• _DOCUMENT PASSAGE_
In the multivariable logistic regression model, septic shock, connective tissue diseases, anaemia, recent use of antibiotics, and recent use of proton-pump inhibitors were significant risk factors associated with toxigenic C. difficile infection at the time of admission in older patients admitted to the Division of Infectious Diseases, Department of Internal Medicine (Table 2).
Table 2
Multivariable logistic regression analysis of risk factors associated with toxigenic Clostridioides difficile carriage at the time of hospital admission in the derivation group (final model)
Risk factors | ß-coefficient | Standard error | Odds ratio | 95% confidence interval | P-value |
Intercept | -1.93 | 0.35 | | | < 0.0001 |
Septic shock | 0.87 | 0.39 | 2.39 | 1.13–5.09 | 0.0234 |
Connective tissue diseases | 3.03 | 1.14 | 20.64 | 2.23–191 | 0.0077 |
Anaemia | 0.87 | 0.36 | 2.39 | 1.18–4.85 | 0.0161 |
Use of antibiotics | 1.39 | 0.34 | 4.03 | 2.07–7.86 | < 0.001 |
Use of proton-pump inhibitors | 0.72 | 0.34 | 2.06 | 1.05–4.05 | 0.0355 |
We calculated the predictive probability of toxigenic C. difficile carrier using the following formula:
$$\text{P}(\text{Y}=\text{y}\text{e}\text{s})=\frac{\text{e}\text{x}\text{p}(-1.93+0.87\text{A}+3.03\text{B}+0.87\text{C}+1.39\text{D}+0.72\text{E})}{1+\text{e}\text{x}\text{p}(-1.93+0.87\text{A}+3.03\text{B}+0.87\text{C}+1.39\text{D}+0.72\text{E})}$$
A: If septic shock, positive = 1 / negative = 0, B: If connective tissue diseases, positive = 1 / negative = 0, C: If anemia, positive = 1 / negative = 0, D: If recent use of antibiotics, positive = 1 / negative = 0, E: If recent use of proton-pump inhibitors, positive = 1 / negative = 0.

• _TASK PROMPT_
Reproduce the passage on C. difficile risk factors word for word, between "In the multivariable" and "group (final model)", inclusive.

Saved data entries

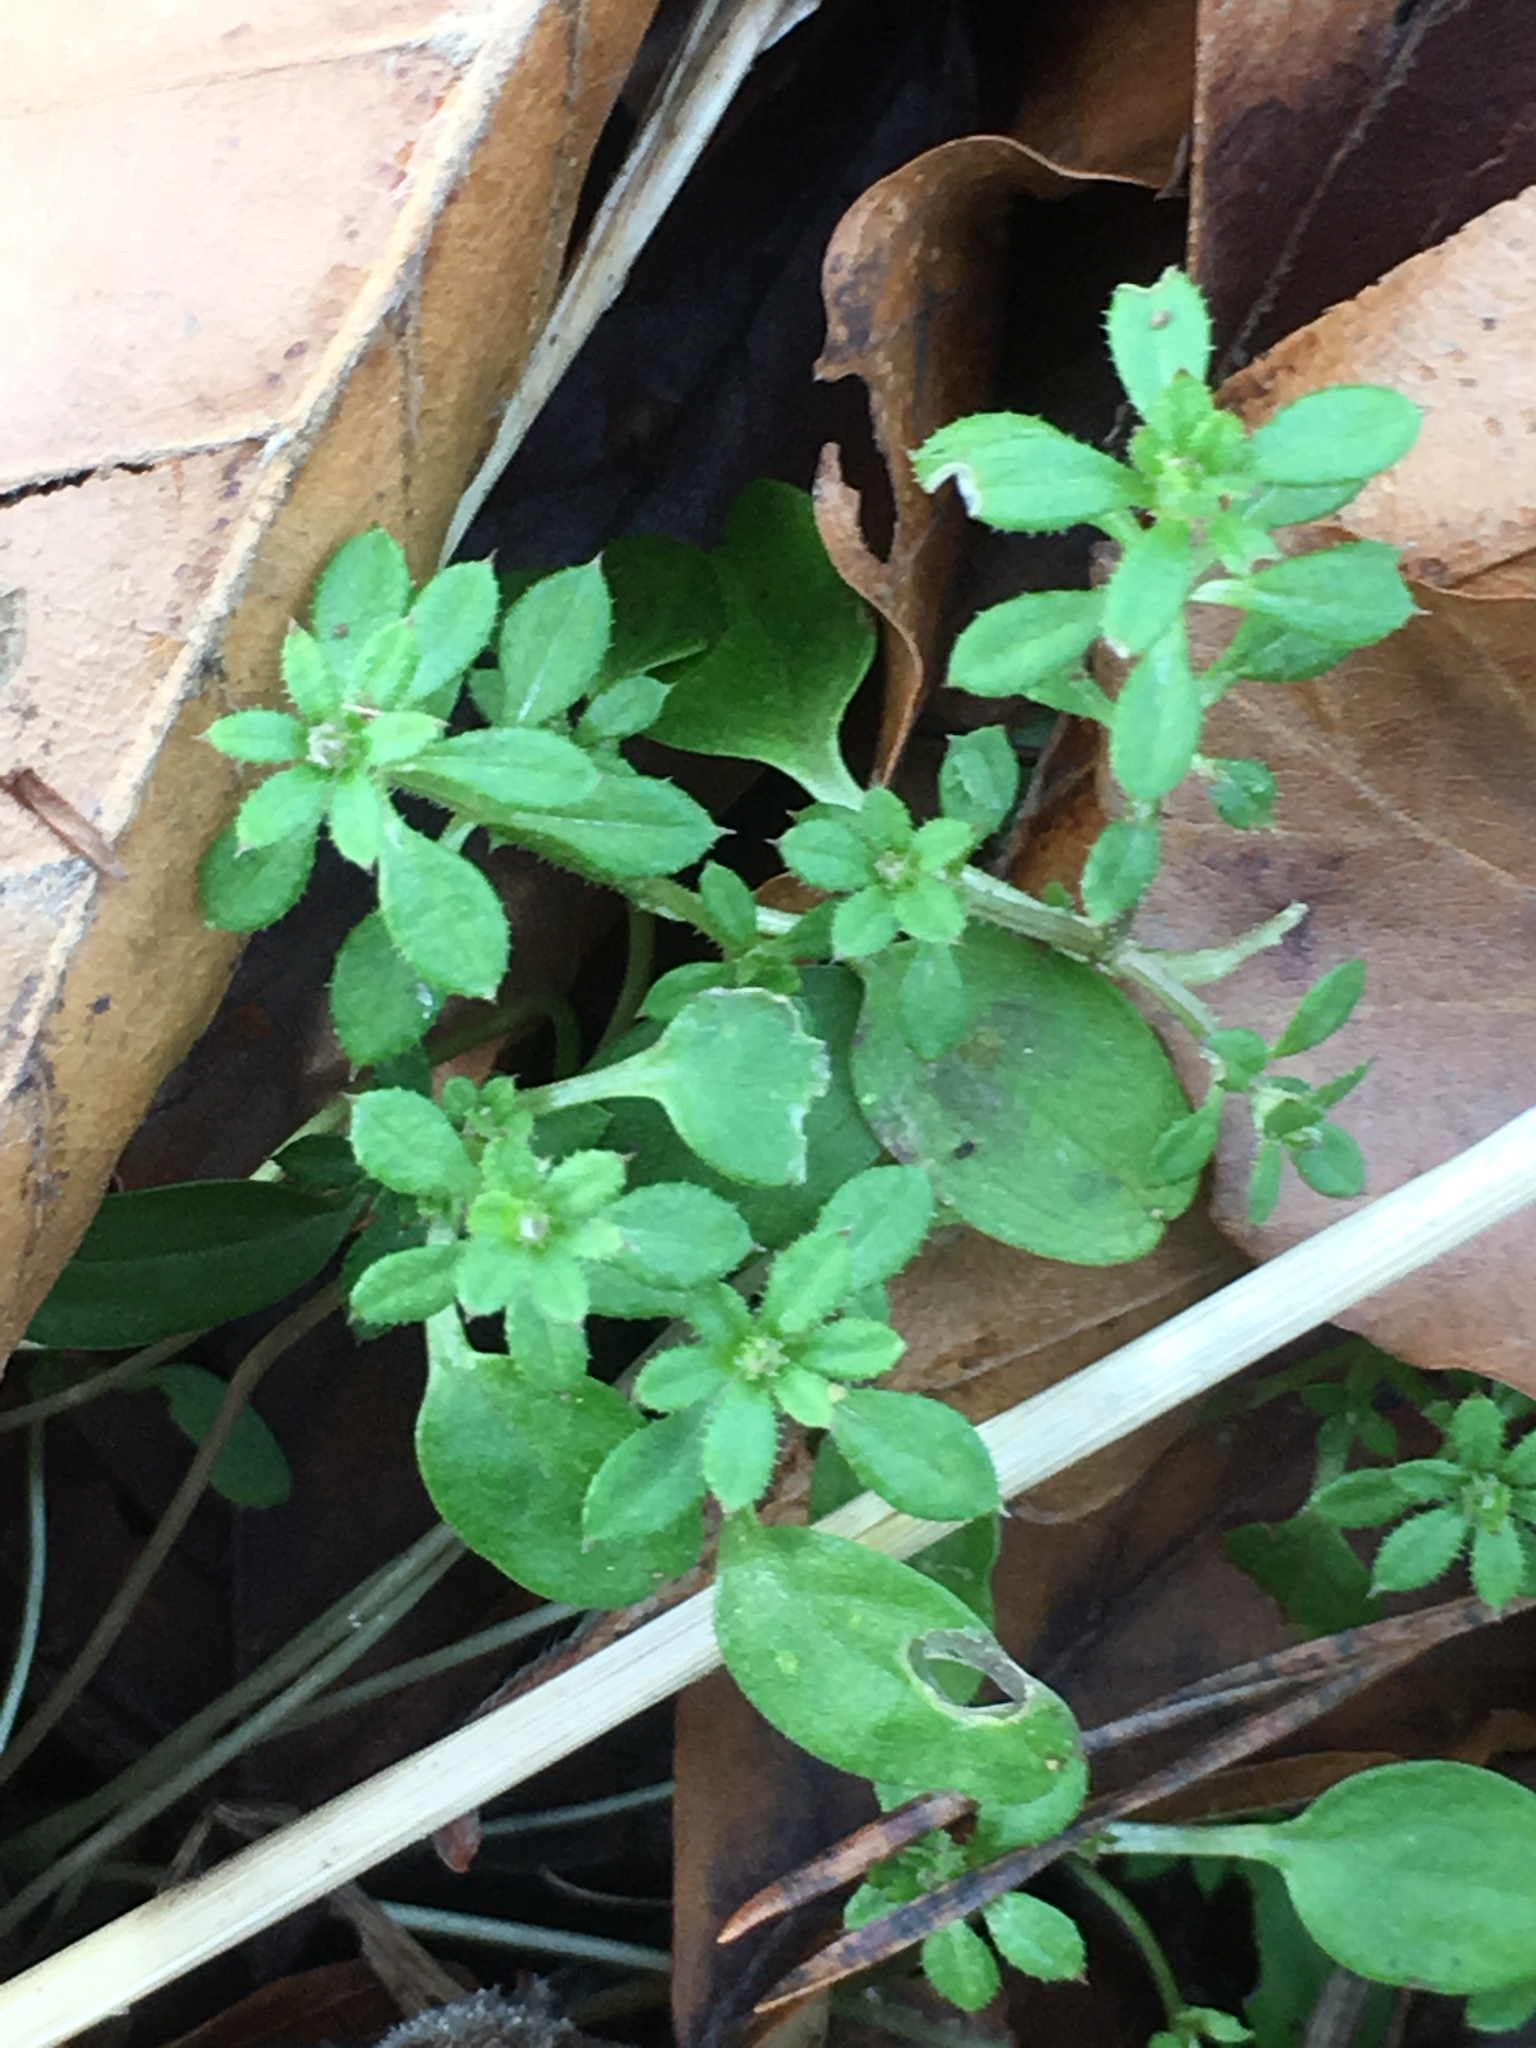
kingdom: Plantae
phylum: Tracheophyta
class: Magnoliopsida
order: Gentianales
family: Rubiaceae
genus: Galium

• _WRITTEN ANSWER_
In the multivariable logistic regression model, septic shock, connective tissue diseases, anaemia, recent use of antibiotics, and recent use of proton-pump inhibitors were significant risk factors associated with toxigenic C. difficile infection at the time of admission in older patients admitted to the Division of Infectious Diseases, Department of Internal Medicine (Table 2).
Table 2
Multivariable logistic regression analysis of risk factors associated with toxigenic Clostridioides difficile carriage at the time of hospital admission in the derivation group (final model)